--- Dataset entries Enclosed Below ---

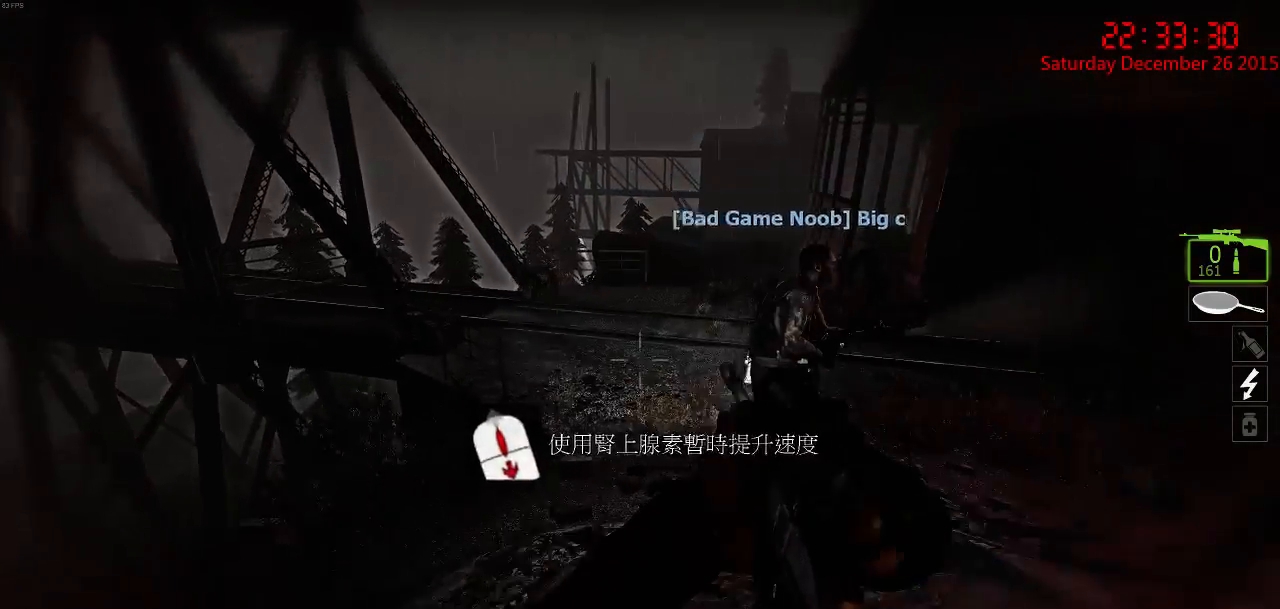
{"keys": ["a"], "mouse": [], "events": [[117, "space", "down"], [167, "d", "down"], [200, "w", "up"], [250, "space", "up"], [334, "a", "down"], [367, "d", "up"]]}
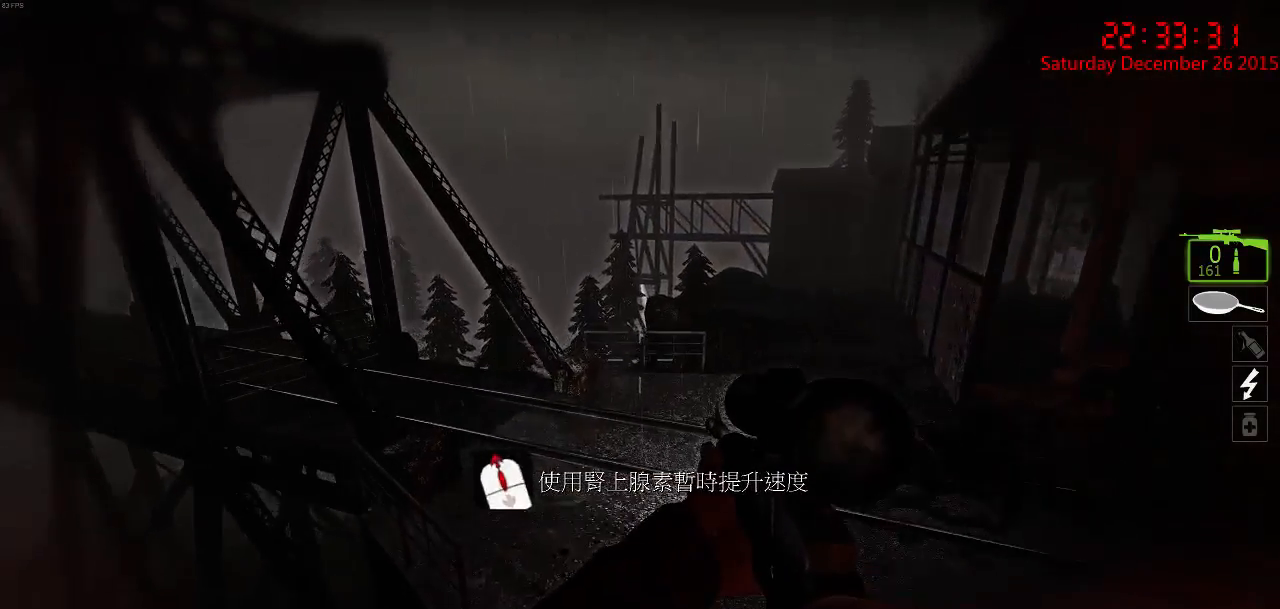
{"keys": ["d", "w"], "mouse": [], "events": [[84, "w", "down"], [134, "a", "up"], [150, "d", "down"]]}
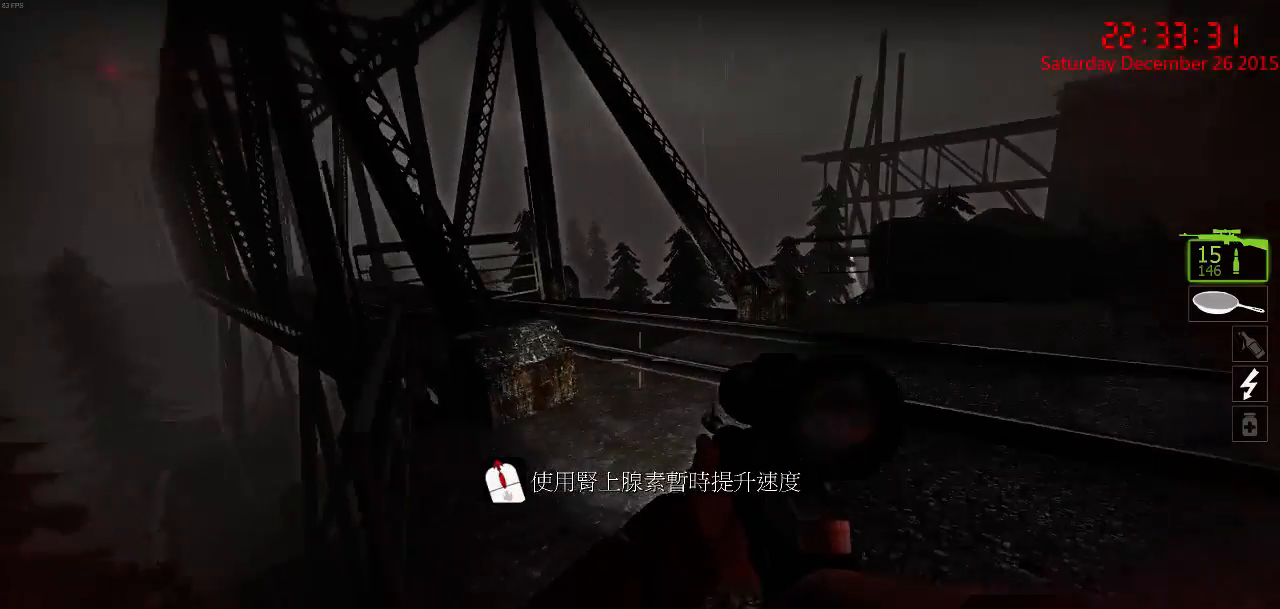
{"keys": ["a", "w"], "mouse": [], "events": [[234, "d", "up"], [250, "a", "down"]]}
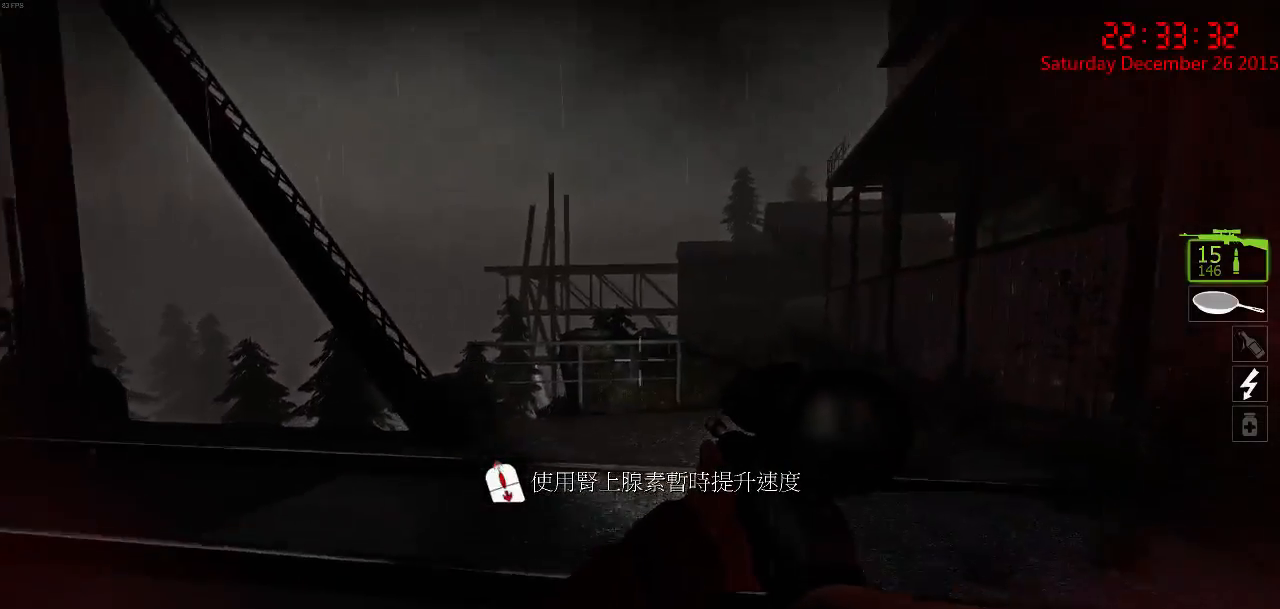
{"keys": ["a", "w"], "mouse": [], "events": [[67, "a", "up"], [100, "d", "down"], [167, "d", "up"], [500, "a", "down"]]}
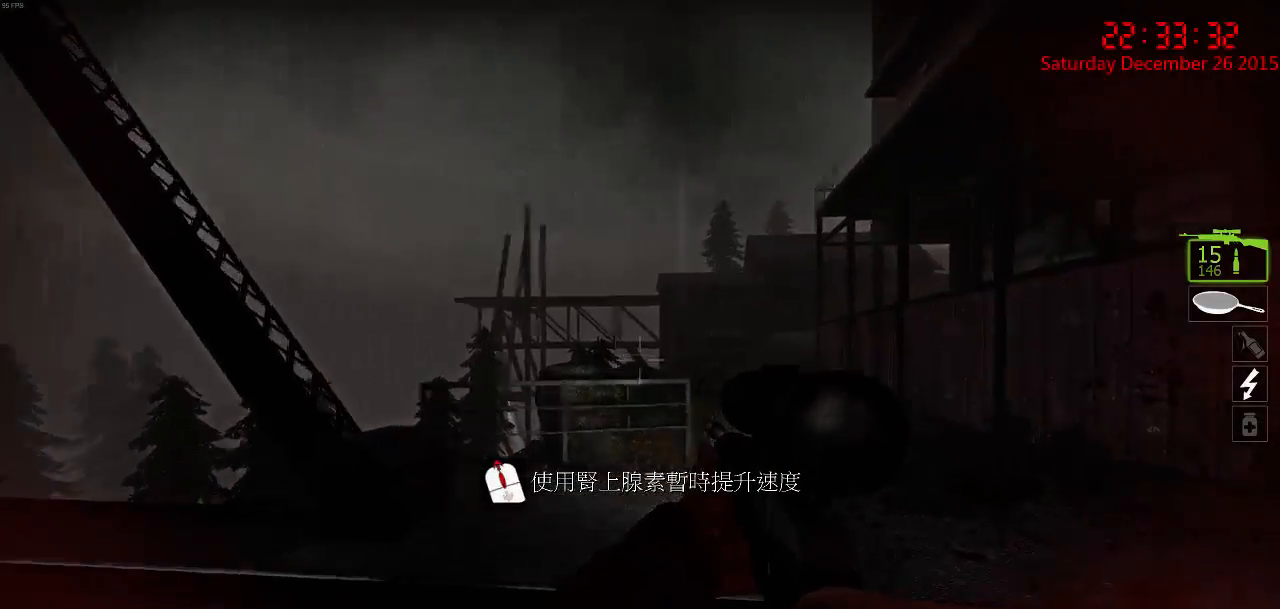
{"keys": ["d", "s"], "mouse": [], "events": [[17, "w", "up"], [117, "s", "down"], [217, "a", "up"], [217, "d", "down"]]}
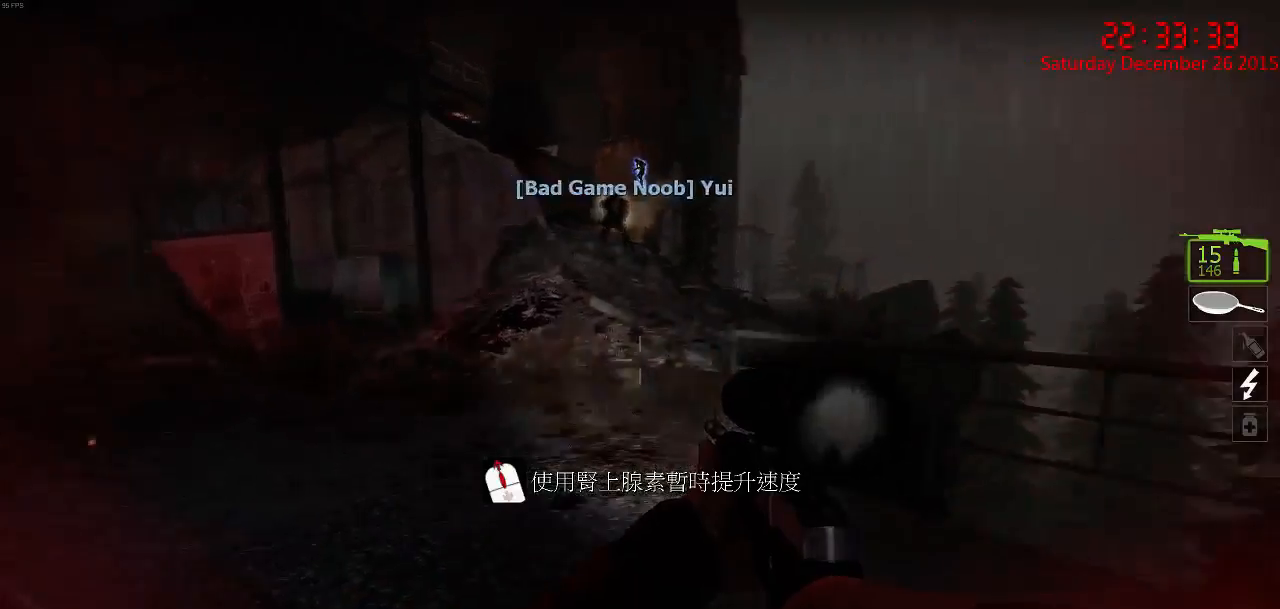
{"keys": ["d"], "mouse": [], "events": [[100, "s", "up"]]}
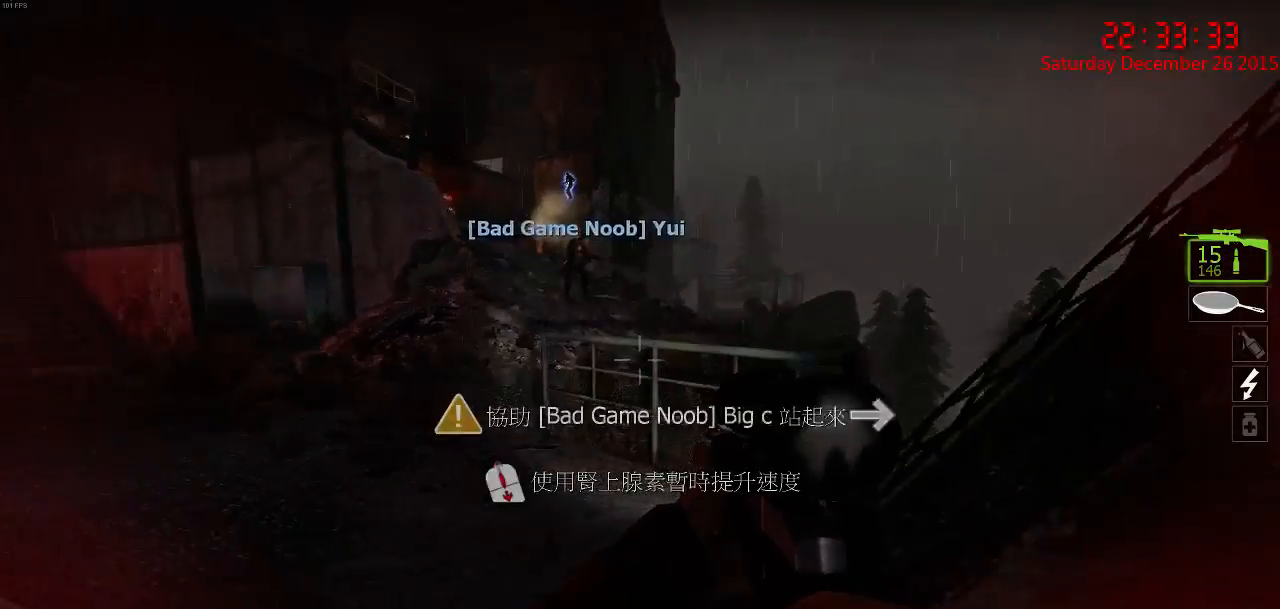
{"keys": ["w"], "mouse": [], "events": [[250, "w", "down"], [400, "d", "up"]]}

--- End of Enclosed Dataset entries ---

» Exercise goal
Write out every line in the data that holds the string "down".

» Answer space
{"keys": ["a"], "mouse": [], "events": [[117, "space", "down"], [167, "d", "down"], [200, "w", "up"], [250, "space", "up"], [334, "a", "down"], [367, "d", "up"]]}
{"keys": ["d", "w"], "mouse": [], "events": [[84, "w", "down"], [134, "a", "up"], [150, "d", "down"]]}
{"keys": ["a", "w"], "mouse": [], "events": [[234, "d", "up"], [250, "a", "down"]]}
{"keys": ["a", "w"], "mouse": [], "events": [[67, "a", "up"], [100, "d", "down"], [167, "d", "up"], [500, "a", "down"]]}
{"keys": ["d", "s"], "mouse": [], "events": [[17, "w", "up"], [117, "s", "down"], [217, "a", "up"], [217, "d", "down"]]}
{"keys": ["w"], "mouse": [], "events": [[250, "w", "down"], [400, "d", "up"]]}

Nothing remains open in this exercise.